Herder Korrespondenz
Monatshefte für Gesellschaft und Religion - 07/2010

In einer Welt schreiender Ungerechtigkeit
Die Aufgabe der Ständigen Diakone in Indien

Von Klaus Kießling


Das Zweite Vatikanische Konzil hat ihn wiederentdeckt, den Diakon. Welche Rolle aber spielen die Diakone heute in der Weltkirche? Ein Forschungsprojekt des Internationalen Diakonatszentrums begab sich auf Spurensuche in Indien, mit überraschenden Ergebnissen.


Wer ist der Diakon? Welche spezifische Rolle kommt ihm zu? Fungiert er als Brücke zwischen gemeindlicher und verbandlicher Caritas? Als Stellvertreter der Armen? Wie entwickelte sich dieses Amt seit seiner Wiedereinführung durch das Zweite Vatikanische Konzil hierzulande - und wie in der Ferne? Das Projekt "Pro Diakonia" widmet sich der Stärkung des Ständigen Diakonats und seiner Eigenständigkeit im Zueinander der Ämter, denn anders wird dieses Amt nicht lebensfähig sein.

Das Projekt "Pro Diakonia" nahm in Deutschland seinen Anfang, näherhin in der Diözese Rottenburg-Stuttgart, und fand seine Fortsetzung in der weltweiten Vernetzungsarbeit des Internationalen Diakonatszentrums (IDZ) zum Studium und zur Förderung des Diakonats. Das IDZ wurde in der Zeit des Konzils gegründet. Diese von der Deutschen Bischofskonferenz anerkannte weltkirchliche Einrichtung hat ihren Sitz in Rottenburg, ihr Protektor ist Bischof Gebhard Fürst. Zu den Mitgliedern aus aller Welt zählen Diakone und ihre Ehefrauen, Priester, Bischöfe und Kardinäle, die den Ständigen Diakonat als Chance für eine Weltkirche der Zukunft wahrnehmen, sowie andere Frauen und Männer, die diese nachkonziliaren Entwicklungen tatkräftig unterstützen. Die Mitglieder zeigen wechselseitige Solidarität, etwa zwischen jenen Regionen, in denen es schon in den sechziger Jahren des letzten Jahrhunderts zu ersten Ordinationen kam, und jenen Gegenden, in denen die Wiedereinführung dieses Amtes und die Etablierung eines zugehörigen Ausbildungsangebots erst noch bevorstehen.

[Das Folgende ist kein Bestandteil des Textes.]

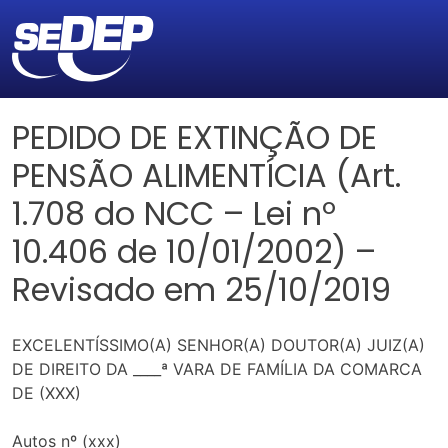
PEDIDO DE EXTINÇÃO DE
PENSÃO ALIMENTÍCIA (Art.
1.708 do NCC – Lei nº
10.406 de 10/01/2002) –
Revisado em 25/10/2019
EXCELENTÍSSIMO(A) SENHOR(A) DOUTOR(A) JUIZ(A)
DE DIREITO DA ____ª VARA DE FAMÍLIA DA COMARCA
DE (XXX)
Autos nº (xxx)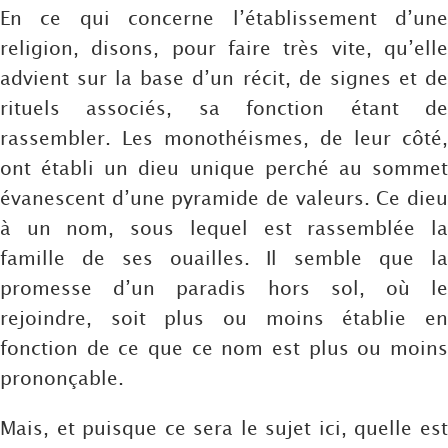
En ce qui concerne l’établissement d’une
religion, disons, pour faire très vite, qu’elle
advient sur la base d’un récit, de signes et de
rituels associés, sa fonction étant de
rassembler. Les monothéismes, de leur côté,
ont établi un dieu unique perché au sommet
évanescent d’une pyramide de valeurs. Ce dieu
à un nom, sous lequel est rassemblée la
famille de ses ouailles. Il semble que la
promesse d’un paradis hors sol, où le
rejoindre, soit plus ou moins établie en
fonction de ce que ce nom est plus ou moins
prononçable.
Mais, et puisque ce sera le sujet ici, quelle est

Ständiger Diakonat in kulturell und religiös pluraler Welt

"Pro Diakonia" setzte sich inzwischen in Lateinamerika fort, insbesondere in Ländern, in denen Diakone unter politisch schwierigen und gefährlichen Bedingungen wirken, etwa in Gefängnissen, und im wahrsten Wortsinn Demut zeigen, ihren Dienst also mit einem großen Maß an Mut ausüben. "Pro Diakonia" kam auch ins südliche Afrika, in Gegenden also, in denen Diakone und die Ausbildungsverantwortlichen nach Solidaritätspartnern suchen und untereinander Netzwerke knüpfen. "Pro Diakonia" fand im Frühjahr dieses Jahres eine weitere Fortschreibung mit einem Forschungsprojekt zum Diakonat in Indien.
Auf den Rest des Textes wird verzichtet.